To make treating autism even harder, it is difficult to know if an intervention is working. Some parents think that once treated, our children will immediately start talking in full sentences. But our children have limited or no speech. It is important to remember it takes a typical kid almost three years to learn language. As a result, language acquisition can’t be the only benchmark to use to see if a protocol is working.
An intensive rehab program must be used in conjunction with the medical interventions to catch our children up on all they missed. Any program you chose works once the major medical issues have been addressed. When medical treatment is combined with rehab, that makes the rehab programs work and recovery becomes possible for those who couldn’t learn before.
There are always going to be nonbelievers and those who think our children can’t improve or fully recover. I realized a long time ago, that I can lead someone to water but I can’t make them drink. We will never change some people’s minds, no matter how hard we try. They will always have excuses about why they can’t do what needs to be done.
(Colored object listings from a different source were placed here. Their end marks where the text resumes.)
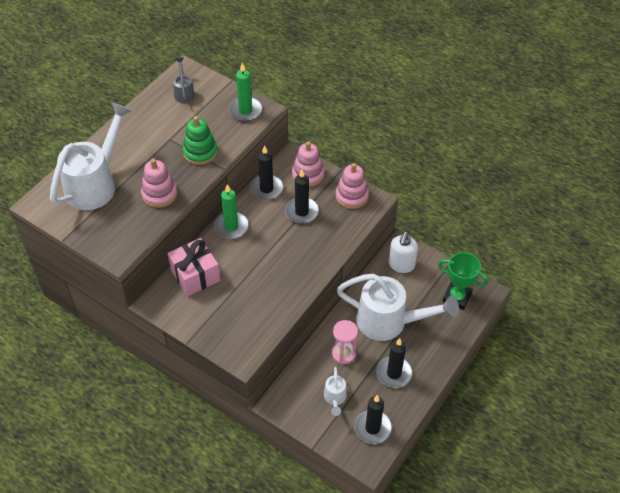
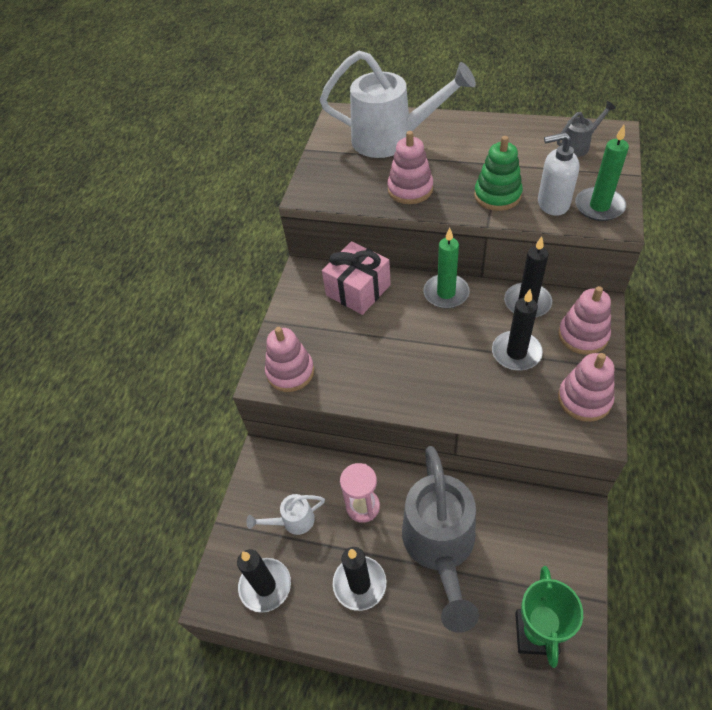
camera: 75 degrees right, 0 degrees up
white watering can [337,274,459,341] -> grey watering can [402,446,479,633]
white soap dispenser [389,232,418,273] -> white soap dispenser moved to [538,132,579,216]
none -> pink stacking toy [265,327,314,392]

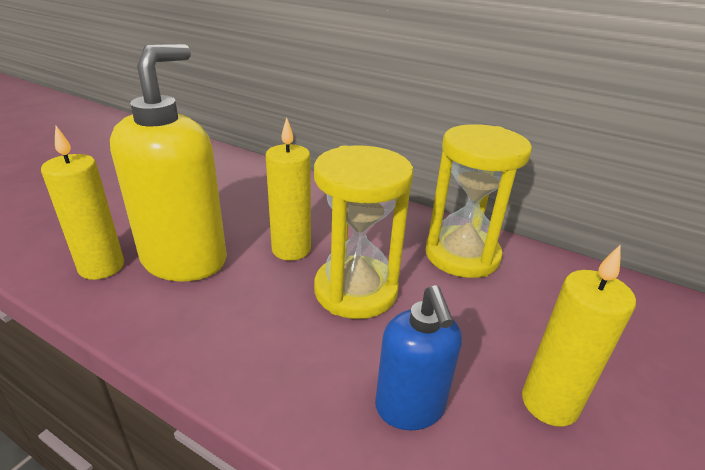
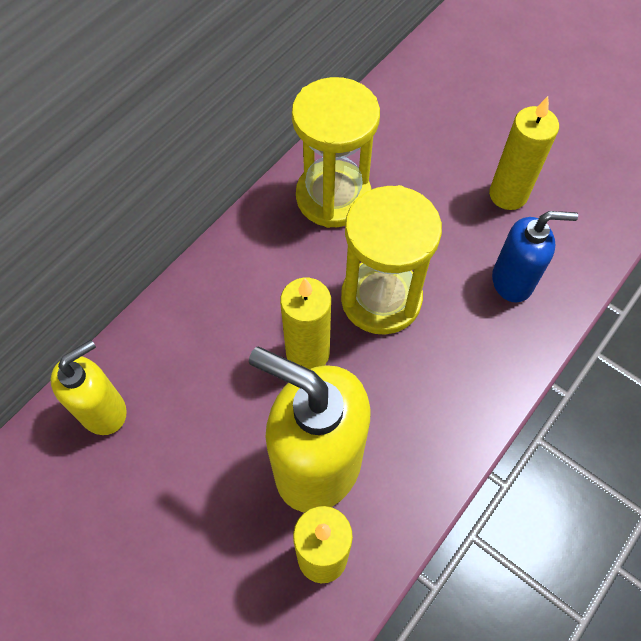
camera: 80 degrees left, 30 degrees up
none -> yellow soap dispenser [51,340,127,435]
Parents must be an active member of their children’s medical care, not just the dispenser and pocketbook. We must trust our instincts! We know our kids best and are the “experts” on our children.
Having a child with autism is overwhelming. But please don’t use being overwhelmed as an excuse to not do what your kid needs. Take it all as slow as you need to, if that’s what it takes. Small bites. The feeling of being overwhelmed will not go away—whether you do everything or nothing—so find the right doctor and do something that makes a difference for your family!
NOTE FROM MARCIA HINDS – Megan and Ryan’s mom:
Ryan became an aerospace engineer, because he received proper medical treatment combined with behavioral, and educational interventions.